---- Provided data
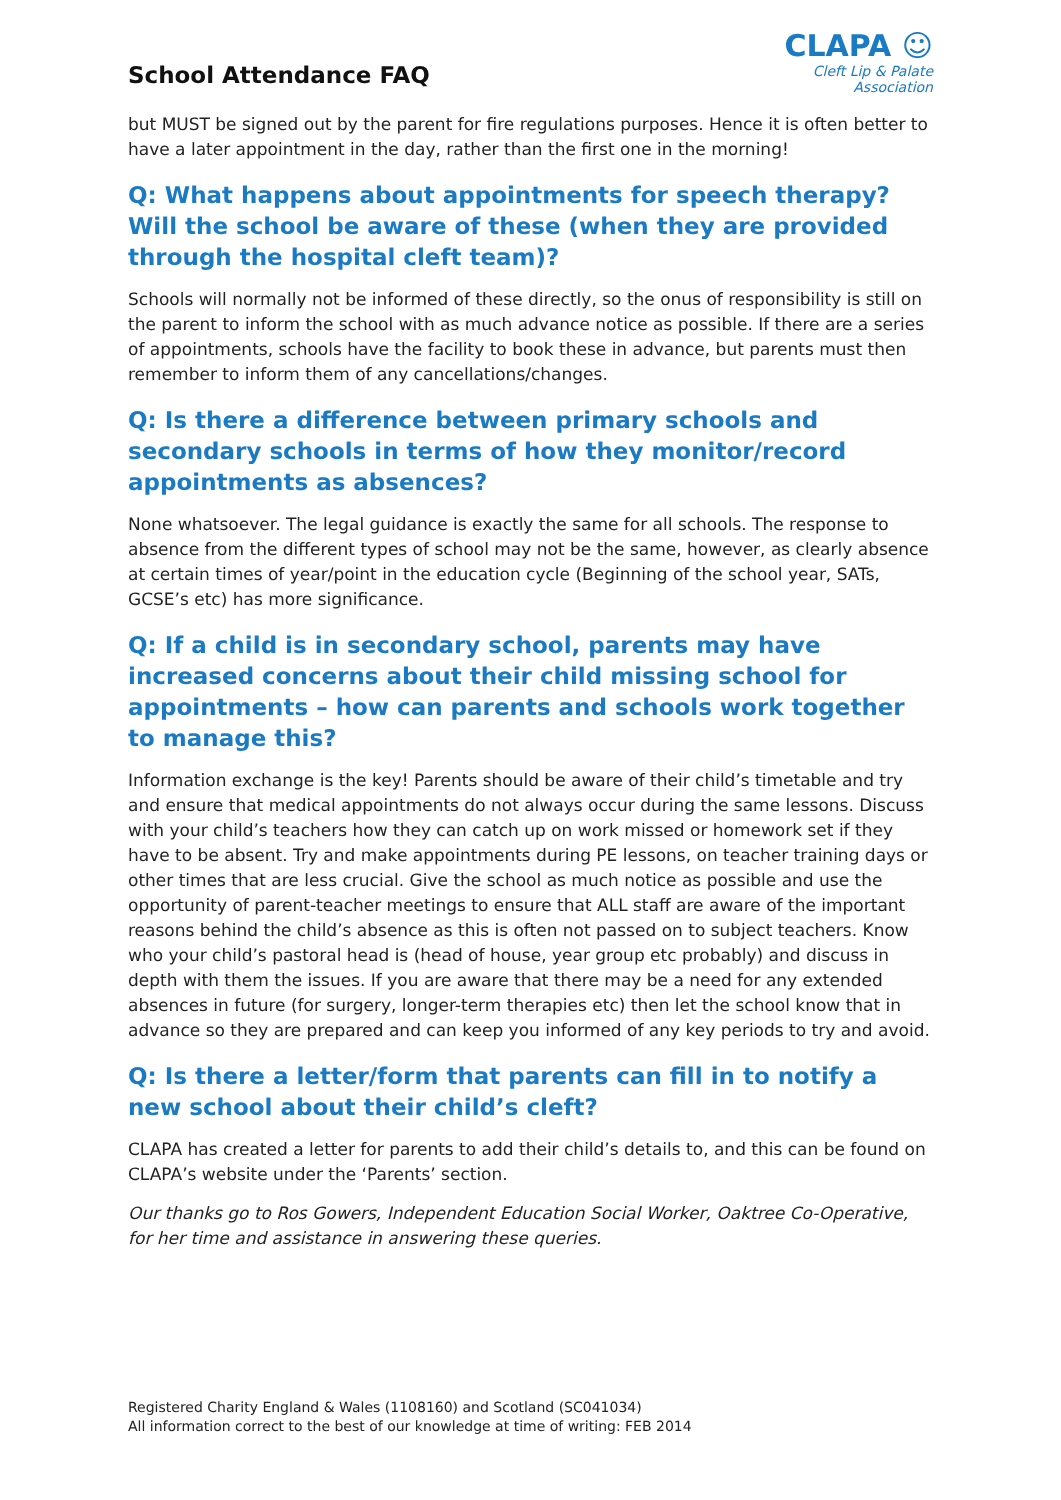School Attendance FAQ
CLAPA ☺
Cleft Lip & Palate Association
but MUST be signed out by the parent for fire regulations purposes. Hence it is often better to have a later appointment in the day, rather than the first one in the morning!
Q: What happens about appointments for speech therapy? Will the school be aware of these (when they are provided through the hospital cleft team)?
Schools will normally not be informed of these directly, so the onus of responsibility is still on the parent to inform the school with as much advance notice as possible. If there are a series of appointments, schools have the facility to book these in advance, but parents must then remember to inform them of any cancellations/changes.
Q: Is there a difference between primary schools and secondary schools in terms of how they monitor/record appointments as absences?
None whatsoever. The legal guidance is exactly the same for all schools. The response to absence from the different types of school may not be the same, however, as clearly absence at certain times of year/point in the education cycle (Beginning of the school year, SATs, GCSE’s etc) has more significance.
Q: If a child is in secondary school, parents may have increased concerns about their child missing school for appointments – how can parents and schools work together to manage this?
Information exchange is the key! Parents should be aware of their child’s timetable and try and ensure that medical appointments do not always occur during the same lessons. Discuss with your child’s teachers how they can catch up on work missed or homework set if they have to be absent. Try and make appointments during PE lessons, on teacher training days or other times that are less crucial. Give the school as much notice as possible and use the opportunity of parent-teacher meetings to ensure that ALL staff are aware of the important reasons behind the child’s absence as this is often not passed on to subject teachers. Know who your child’s pastoral head is (head of house, year group etc probably) and discuss in depth with them the issues. If you are aware that there may be a need for any extended absences in future (for surgery, longer-term therapies etc) then let the school know that in advance so they are prepared and can keep you informed of any key periods to try and avoid.
Q: Is there a letter/form that parents can fill in to notify a new school about their child’s cleft?
CLAPA has created a letter for parents to add their child’s details to, and this can be found on CLAPA’s website under the ‘Parents’ section.
Our thanks go to Ros Gowers, Independent Education Social Worker, Oaktree Co-Operative, for her time and assistance in answering these queries.
Registered Charity England & Wales (1108160) and Scotland (SC041034)
All information correct to the best of our knowledge at time of writing: FEB 2014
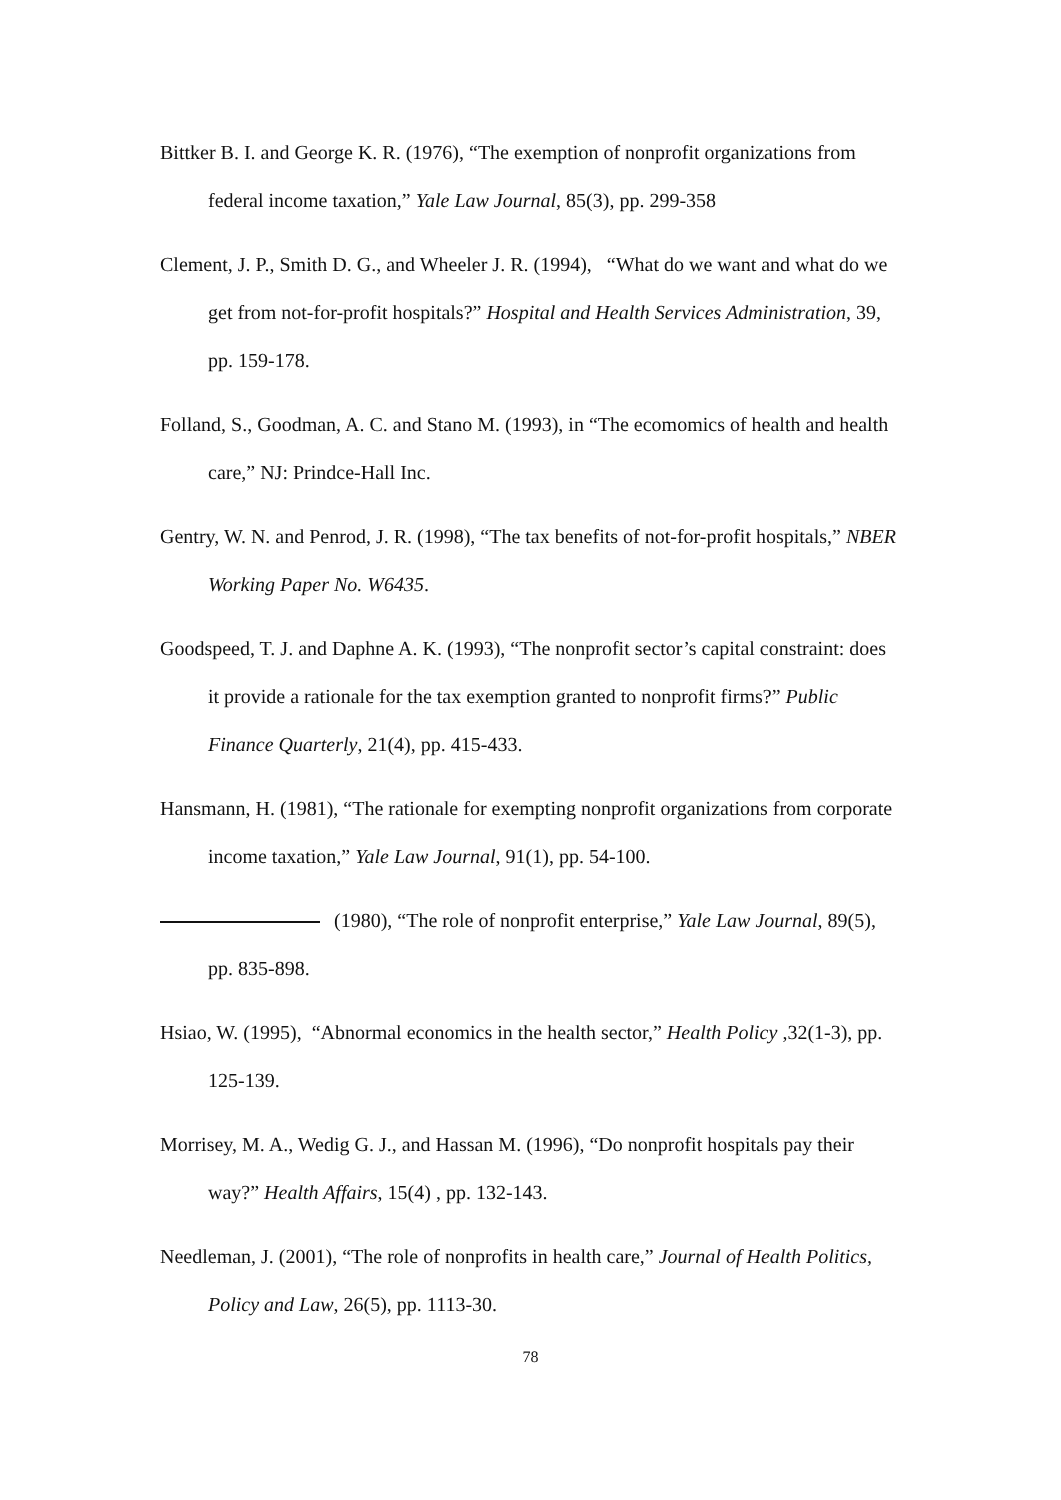Bittker B. I. and George K. R. (1976), “The exemption of nonprofit organizations from federal income taxation,” Yale Law Journal, 85(3), pp. 299-358
Clement, J. P., Smith D. G., and Wheeler J. R. (1994), “What do we want and what do we get from not-for-profit hospitals?” Hospital and Health Services Administration, 39, pp. 159-178.
Folland, S., Goodman, A. C. and Stano M. (1993), in “The ecomomics of health and health care,” NJ: Prindce-Hall Inc.
Gentry, W. N. and Penrod, J. R. (1998), “The tax benefits of not-for-profit hospitals,” NBER Working Paper No. W6435.
Goodspeed, T. J. and Daphne A. K. (1993), “The nonprofit sector’s capital constraint: does it provide a rationale for the tax exemption granted to nonprofit firms?” Public Finance Quarterly, 21(4), pp. 415-433.
Hansmann, H. (1981), “The rationale for exempting nonprofit organizations from corporate income taxation,” Yale Law Journal, 91(1), pp. 54-100.
(1980), “The role of nonprofit enterprise,” Yale Law Journal, 89(5), pp. 835-898.
Hsiao, W. (1995), “Abnormal economics in the health sector,” Health Policy ,32(1-3), pp. 125-139.
Morrisey, M. A., Wedig G. J., and Hassan M. (1996), “Do nonprofit hospitals pay their way?” Health Affairs, 15(4) , pp. 132-143.
Needleman, J. (2001), “The role of nonprofits in health care,” Journal of Health Politics, Policy and Law, 26(5), pp. 1113-30.
78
--------
The entries above hold a line with "Cleft Lip & Palate Association" and a later line with "but MUST be". Write out exactly those lines and all lines between, nothing more.

◆ Solved exercise ◆
Cleft Lip & Palate Association
but MUST be signed out by the parent for fire regulations purposes. Hence it is often better to have a later appointment in the day, rather than the first one in the morning!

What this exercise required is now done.